** Short exercise **
Please continue the passage below about the proposal to rename Victoria University, starting right after its final sentence.

[begin Source passage]

The proposal to change the name of Victoria University (dropping “Victoria” and just leaving the institution as University of Wellington) probably doesn’t get much attention in the rest of the country. But here it has excited quite a flurry of interest, with thousands signing petitions opposing to the planned change. Graduates and staff seem to have been particularly vocal, amid reminders of the ancient conception of universities in which graduates are forever, in some sense, “members” of the university.
I graduated from Victoria, some decades ago. I suppose I do still feel a vague warm fuzzy sense of association with the place, and have even done the odd lecture there over the years. But even that association probably has more to do with a career spent at the Reserve Bank which has long had reasonably strong associations with Victoria. I suppose I have fairly happy memories of my time as a students (low fees, universal student allowances and all that), but I was living at home and Victoria was never the centre of my life. So, equally, I can’t summon a great deal of analytical or emotional energy to object to the latest plans of the corporate bureaucrats who now run the degree factory.
This proposal seems to be all about money. Money isn’t unimportant, of course. But the bureaucrats claim that simply changing the name of the institution will somehow boost the institution’s prestige, and in turn boost their international student numbers by up to 850 a year (I don’t have the numbers at my fingertips, but that must be a fairly large percentage – actually, on checking a 25 per cent increase). Something doesn’t really ring true.
The university has published various papers in support of its proposal. One is some market research conducted by people in various countries who might be of a stage to consider foreign study, as well as some interviews with international agents (presumably advising potential students).
The agents apparently noted that university name might matter a bit at the beginning of a search process but
Agents think as students do more research, name becomes less important as the students rely on university rankings and the agents to identify universities.
Which seems about as rational as one might expect.
The market research people also asked how much various factors matter in deciding where to study. These were the top seven, all of which seem (again) strikingly sensible. The name of the institution doesn’t – as one might expect – matter very much at all.

[end Source passage]
[begin Given information]

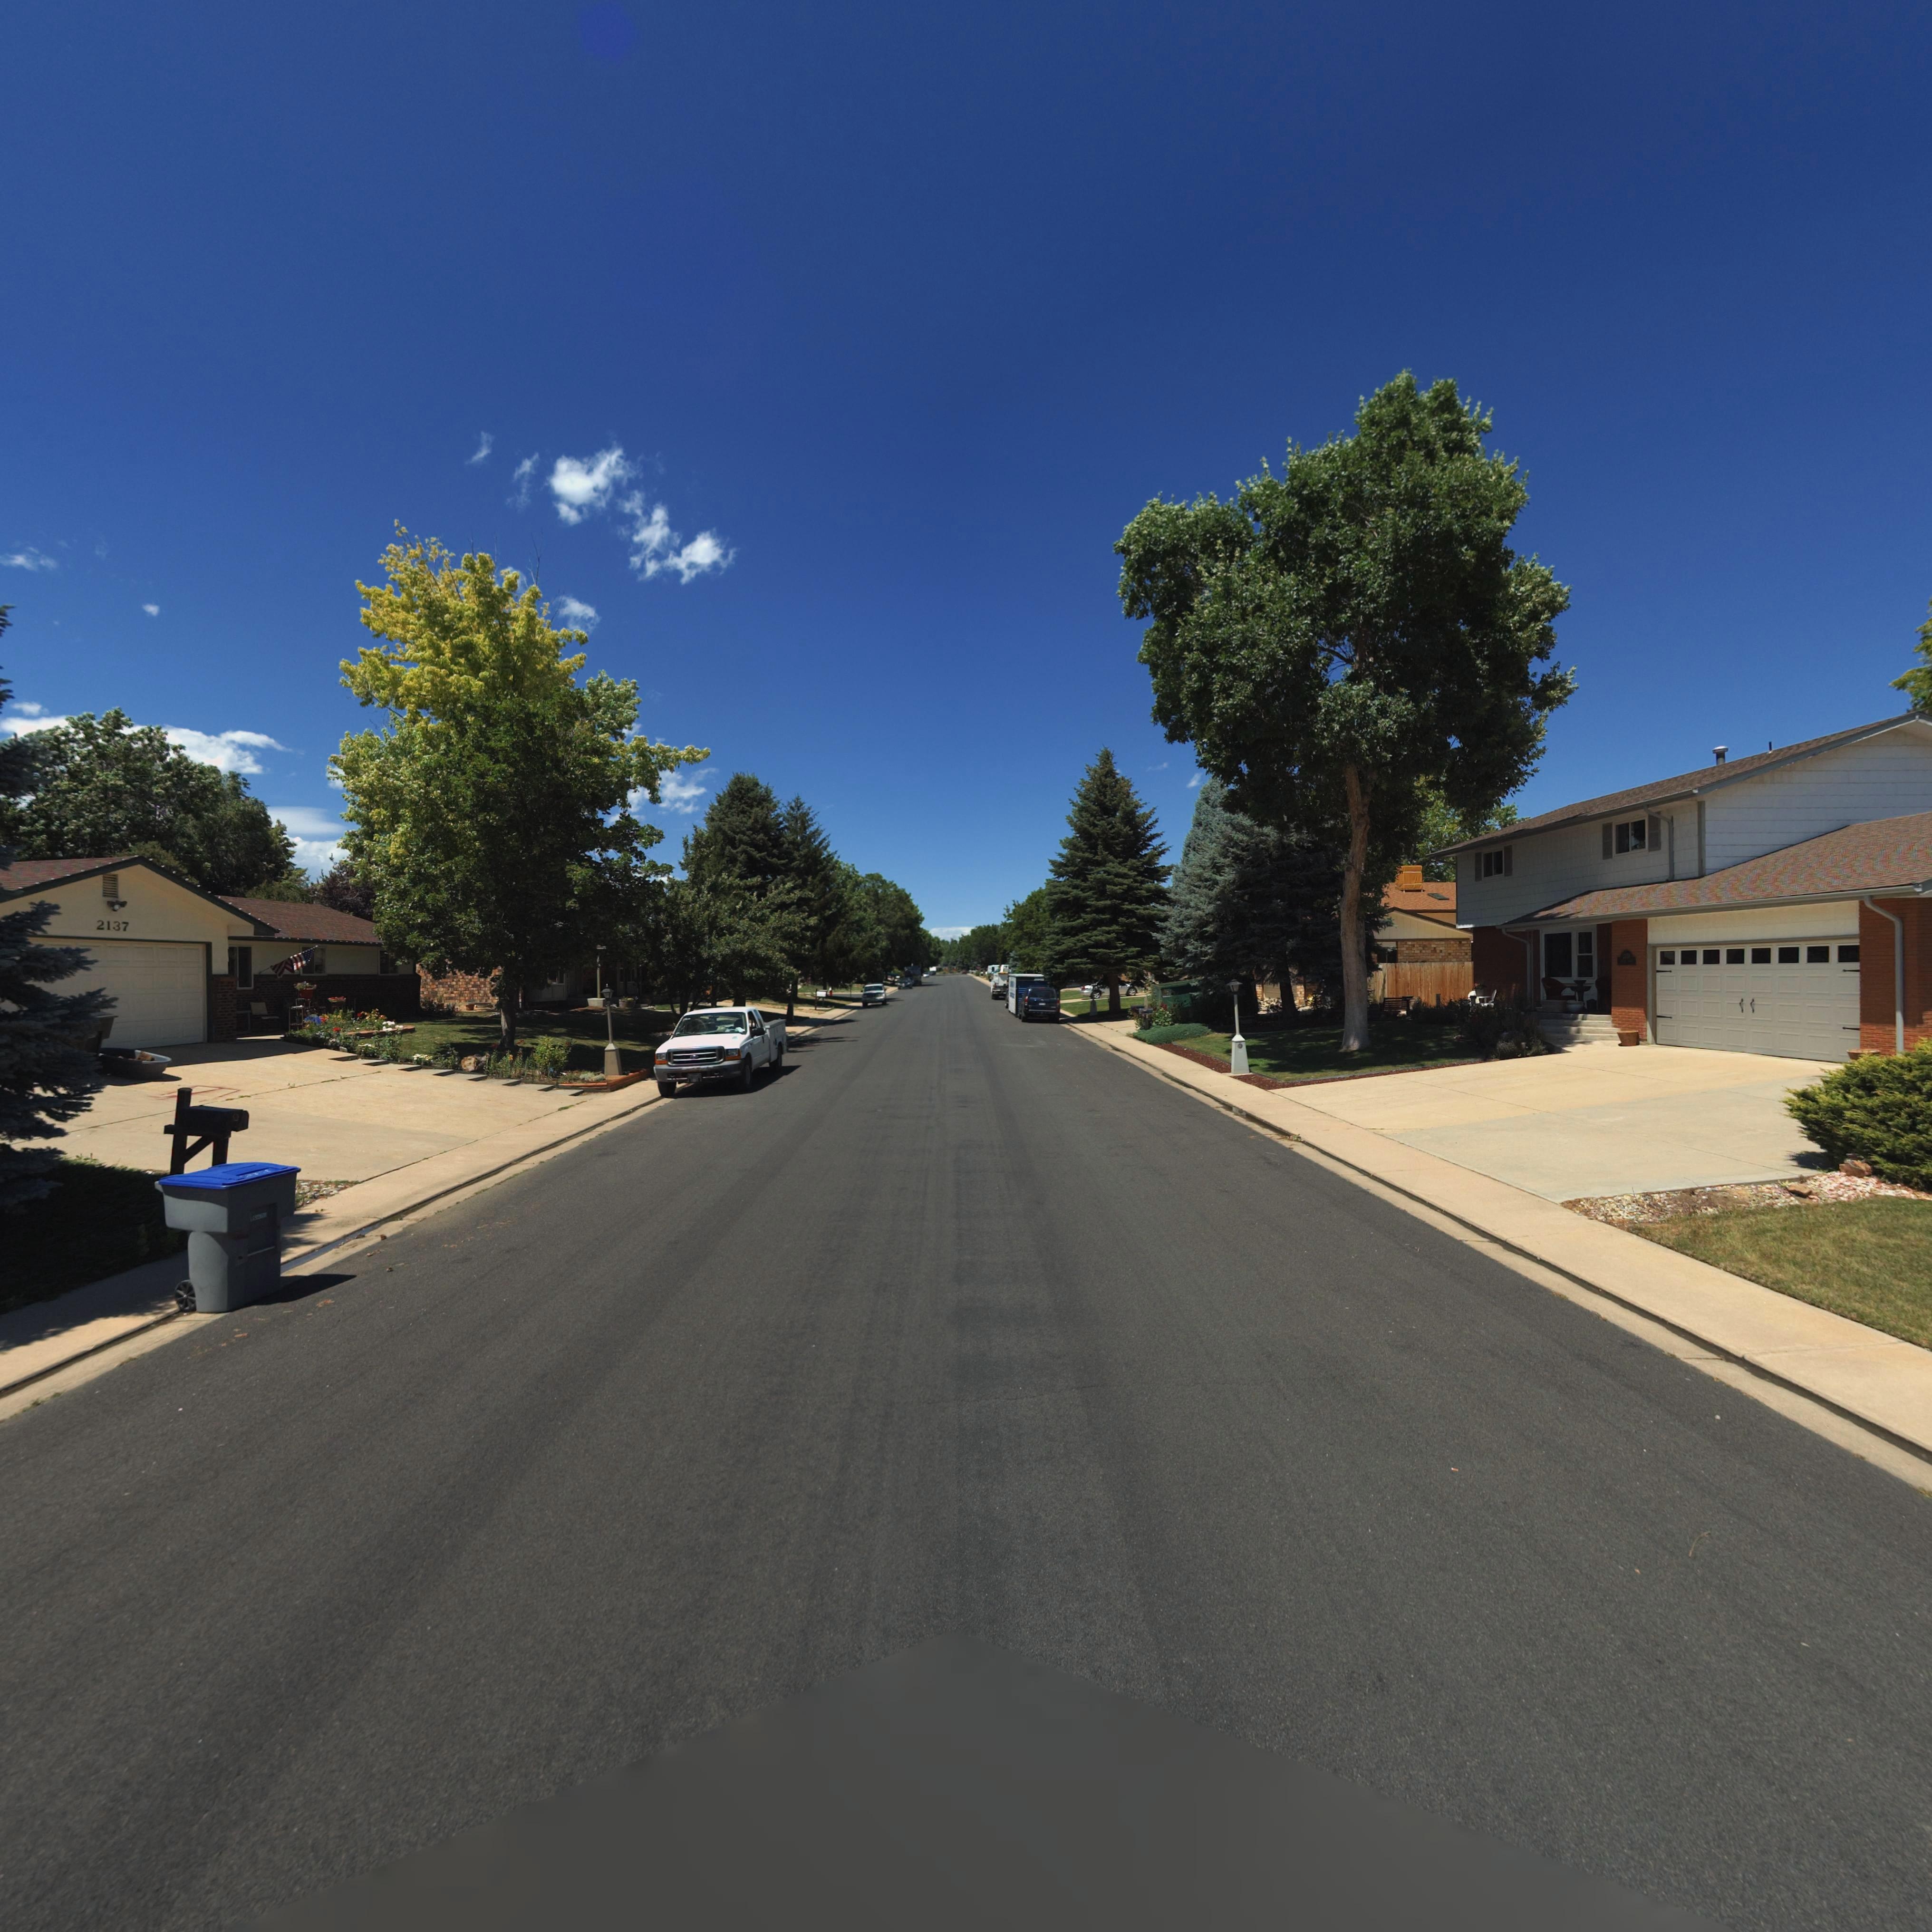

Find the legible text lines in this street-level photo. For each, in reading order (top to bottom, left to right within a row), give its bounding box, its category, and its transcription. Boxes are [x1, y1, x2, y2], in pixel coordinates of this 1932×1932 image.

[end Given information]

** Result **
There was also an interesting page about the name options that were market-tested
Three names tested well: National University of New Zealand, New Zealand National University, and University of New Zealand, Wellington. When presented in isolation students preferred National University of New Zealand or New Zealand National University. However, when presented with other factors (in the choice modelling task), University of New Zealand, Wellington produced the greatest increase in preference. We think this is because having the city name in a contextualised decision making task provided the students with more information to base their decision on.
The impact of the names on preference for Victoria differed by country, for example changing the name to New Zealand National University would increase preference by 6.2 percentage points amongst Chinese students but drop it 1.9 percentage points amongst American students.
Nothing like grandiose ambitions from the Vice-Chancellor: National University of New Zealand indeed! From an establishment that trails far behind Auckland in the international rankings, and which would have no claim at all to a title “National” (although one can see why foreign students might be misled if such a title had been adopted).
The corporate bureaucrats are keen to stress that Victoria University of Wellington isn’t a very old name – and indeed it isn’t (we had the University of New Zealand, with (mostly) various constituent colleges (thus Victoria University College) until about 60 years ago). That in itself is hardly good grounds to scrap a well-established name (and, as their material also notes, this is apparently the third or fourth time they’ve tried to change the name).
As various observers have pointed out, there are many universities around the world with names that (in isolation) give you no clue about where they are located (unlike Victoria University of Wellington, or VUW). I just had a look at one list of global universities: by my count, 7 of the top 25 in that list had names that didn’t tell directly of specific location. One could add the Sorbonne, Imperial College, Notre Dame, Brown, McMaster, and the list would run on without limit. Perhaps the difference here, if there is one at all, is that Victoria University of Wellington is just not that good a university? That wouldn’t change by trying to jettison a historical name. If anything, if location-based titles really matter a fig, there is probably a stronger case to consider change for Wellington’s other university (Massey), except of course that it is a multi-campus operation.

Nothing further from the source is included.